Oliver Clément | Permanent present

Oliver Clément | Permanent present

Travail en cours.
tirage jet d’encre sur Gloss Baryta Harman / tirage jet d’encre pigmentaire – 
Formats Variables

Ce travail à comme point d’origine une méditation poétique et entêtée sur le concept d’histoire de Walter Benjamin qui introduisit la notion de “dialectique à l’arrêt”. N’étant pas philosophe ni ne pouvant aspirer à comprendre les complexités d’une telle pensée, je me suis néanmoins approprié cette formule comme possibilité d’une hypothèse profane, d’une façon d’exprimer la qualité de temps particulière que traverse notre période contemporaine. En effet, celle ci me
semble se caractériser par un rétrécissement des attentions sur le présent le plus immédiat avec comme effet un sentiment de présent continuel, sans horizons ni périphéries, un “présent permanent”. Ce déficit de vision périphérique pour notre temporalité nous abandonne à un réel qui ne parvient plus à être actuel à force d’actualités, qui réside à l’état de spectre, flirtant avec la virtualité. Ce constat inquiet m’a amené à me questionner sur la possibilité de la pensée d’un futur dans ce continuel contemporain.
La modernité entendue au sens vernaculaire, portait en soi une charge d’utopie et de croyances positives en l’avenir. Dans ce travail qui se déroule sur le mode d’une chronique ouverte, mon attention s’est portée sur des manifestations non spectaculaires, modestes, des a-côtés de cette modernité qui demeurent visibles sous la forme d’objets, de choses et d’états de choses directement préhensiles par ma vision. Des choses qui par le passé pouvaient incarner des futurs possibles, aujourd’hui inaboutis, et qui se maintiennent à l’état de “mirages du présent dans le passé” (Bergson). Mes photographies collectent des fragments discrets
d’utopies périmées pour les soumettre à un examen poétique et envisager certains angles morts de la modernité.
Mais hormis cette face inquiète que nous reflète le champ théorique de la post-histoire et cette vision d’un monde purgatoire parcouru de spasmes de la nostalgie, la polysémie des termes nous permet d’entendre la formule comme un « présent » – cadeau, ou offrande – permanent, nous laissant espérer la possibilité de réinvestir dans les utopies, dans le politique, dans l’imaginaire.
Ainsi par exemple pour ce filet de trampoline, entrelacs de fils désarticulés dont la plastique révèle ce squelette en fil de fer, ou Mesh support de toute image virtuelle en informatique qui devient ici la possibilité d’un paysage.

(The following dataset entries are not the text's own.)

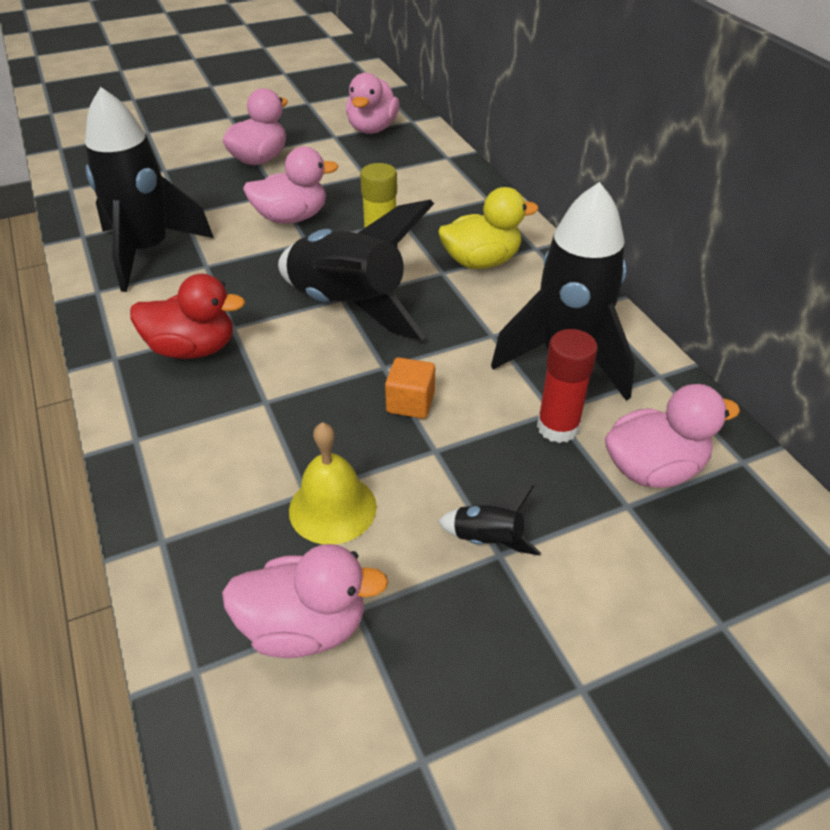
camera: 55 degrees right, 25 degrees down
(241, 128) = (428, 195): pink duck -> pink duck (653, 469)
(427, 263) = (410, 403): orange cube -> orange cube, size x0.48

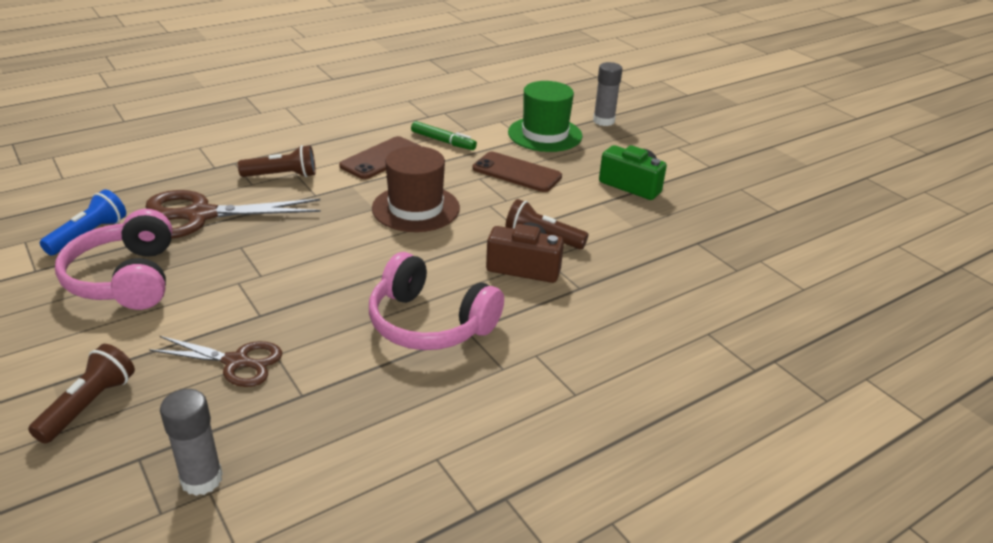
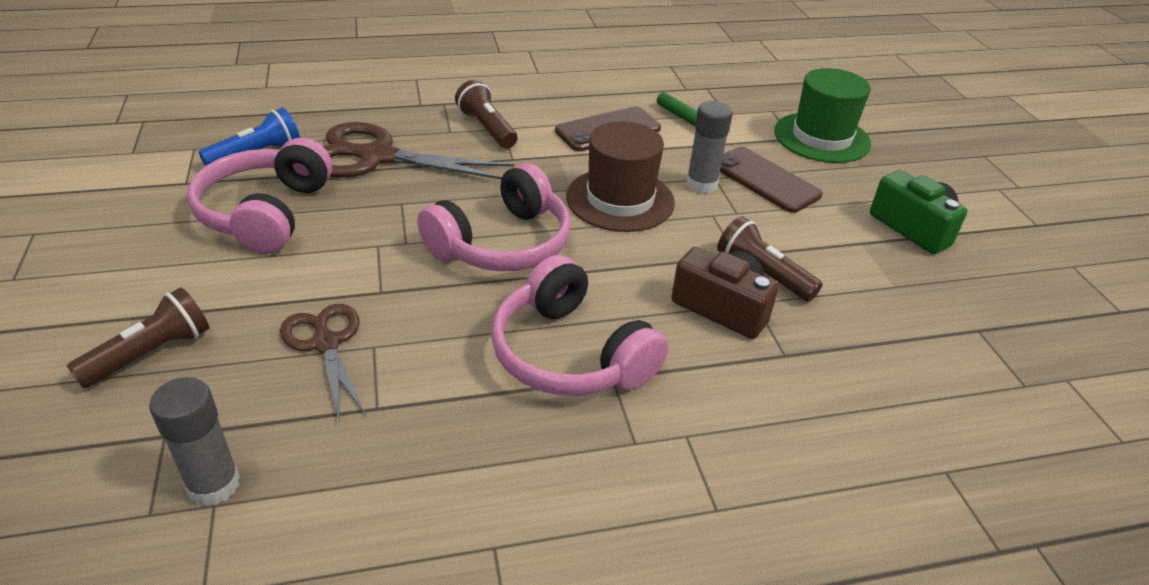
camera: 20 degrees right, 5 degrees up
(236, 362) = (326, 344): brown scissors -> brown scissors turned 150 degrees counterclockwise
(282, 175) = (487, 128): brown flashlight -> brown flashlight turned 135 degrees counterclockwise
(340, 259) = (502, 243): none -> pink headphones
(603, 121) = (907, 134): grey glue stick -> grey glue stick (701, 184)

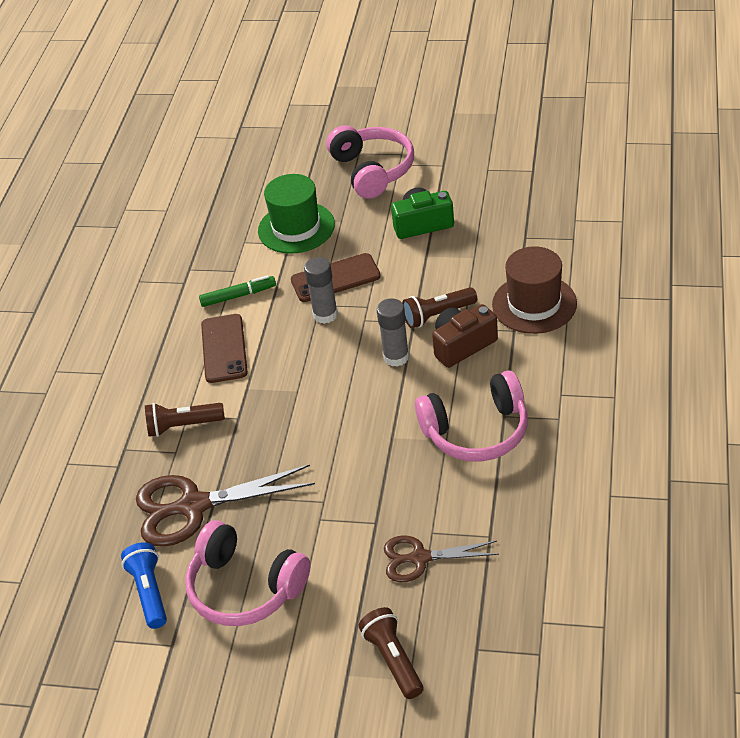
camera: 60 degrees left, 5 degrees up
(214, 485) = (527, 621): grey glue stick -> grey glue stick (396, 357)
(377, 157) = (194, 506): brown scissors -> brown scissors turned 45 degrees clockwise
(502, 243) = (349, 444): pink headphones -> pink headphones (372, 170)
(620, 199) = (324, 365): brown hat -> brown hat (534, 304)

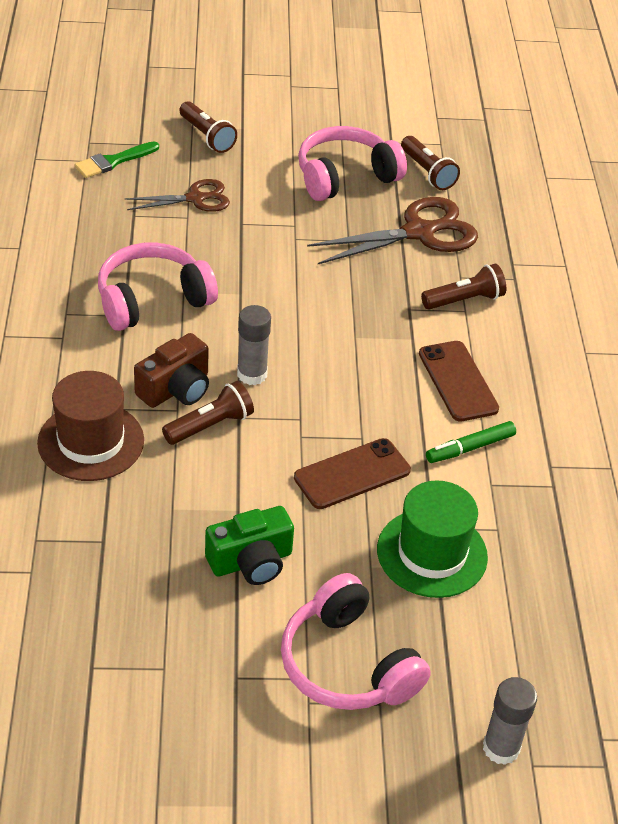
camera: 160 degrees right, 0 degrees up
(149, 592) = (427, 172): blue flashlight -> brown flashlight
(245, 588) = (345, 176): pink headphones -> pink headphones turned 45 degrees counterclockwise
(325, 314) = (350, 424): grey glue stick -> grey glue stick (501, 748)
(510, 619) = (113, 161): none -> green brush

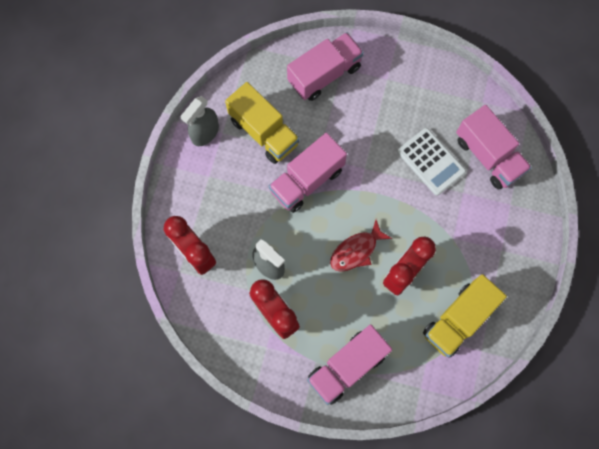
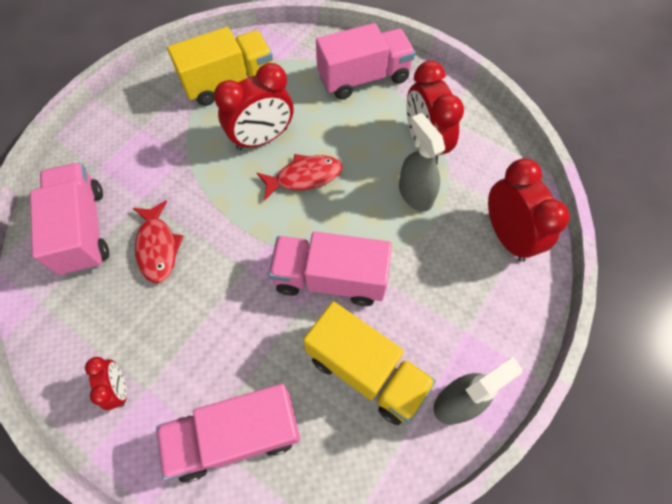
camera: 160 degrees left, 10 degrees down
(264, 132) = (366, 371): yellow truck -> yellow truck turned 150 degrees clockwise
(307, 180) = (330, 278): pink truck -> pink truck turned 150 degrees counterclockwise
(402, 74) = (119, 388): none -> red clock
(431, 162) = (158, 247): white calculator -> red fish

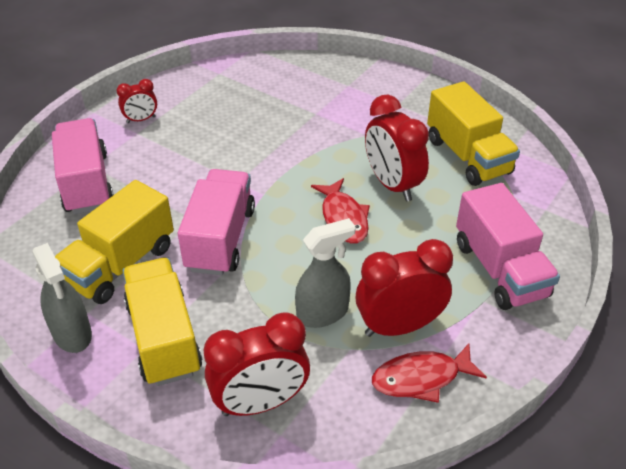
camera: 90 degrees right, 20 degrees down
(83, 230) = (283, 85): pink truck -> none
(158, 247) = (264, 126): red fish -> red fish (421, 378)
(453, 316) = (164, 337): none -> yellow truck

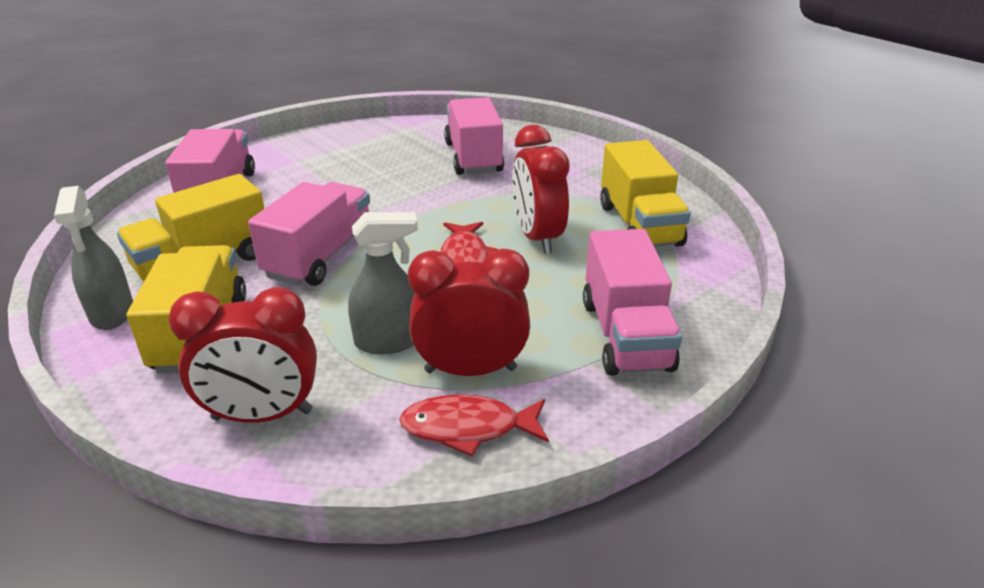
camera: 15 degrees right, 10 degrees down
(141, 119) = (307, 152): red clock -> none
(297, 103) = (473, 157): none -> pink truck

A l’image encore de ce clavier d’ordinateur, fétiche obsolète saisi dans un centre hypertechnologisé, une tour de contrôle des flux aériens, qui semble abandonné à l’état d’un vestige encore auréolé de la croyance en un Internet susceptible
de produire un nouveau vivre-ensemble etc.
Mes images sont réalisées sur le mode d’un constat documentaire déviant, dans lesquelles les critères de précision, de neutralité ou de clarté n’engendreraient aucun surcroît de présence des objets représentés, aucune objectivité sinon une poétique acceptant les sensualités du neutre et du générique. Il s’agit ici de maintenir les objets, échantillons de mon quotidien immédiat, dans un état d’ambiguïté sémantique, de dérobade du sens, de présence incertaine.
Je recherche à produire à travers des images volontairement évidées ou abstraites, une certaine qualité de mystère et de silence ouvrant le champ à la fiction et la narrativité.

BIOGRAPHIE
Né en 1978 à Saarbrucken (Allemagne), il vit et travaille à en Alsace / Moselle. Délaissant les balisages cartésiens d’une carrière scientifique dans la recherche biomédicale, il intègre l’Ecole Nationale Supérieure de la Photographie d’Arles et sera diplomé en 2009. Son travail se focalise sur la production d’images dont l’attention est portée sur de minutieux incidents de son quotidien. Il explore une formulation visuelle de la poétique discrète et les capacités micro-fictionnelle de la photographie avec un intérêt spécifique pour la survivance des utopies modernistes et de leurs adéquations avec une esthétique choisie. Son travail fut présenté
à Arles, Strasbourg et Hambourg et sur l’invitation du commissaire Fabrizio Mifsud Soler à la galerie St. James Cavalier à Malte. Sa dernière série photographique “Permanent present / Chronicle from the french Texas” réalisée dans le cadre de la bourse “Sans Limites / Blicke ohne Grenzen» sera présenté au CNA à Dudelange, au Saarländisches Künstlerhaus à Saarbrücken et à la Galerie Robert Doisneau de Vendoeuvre durant l’année 2015/2016.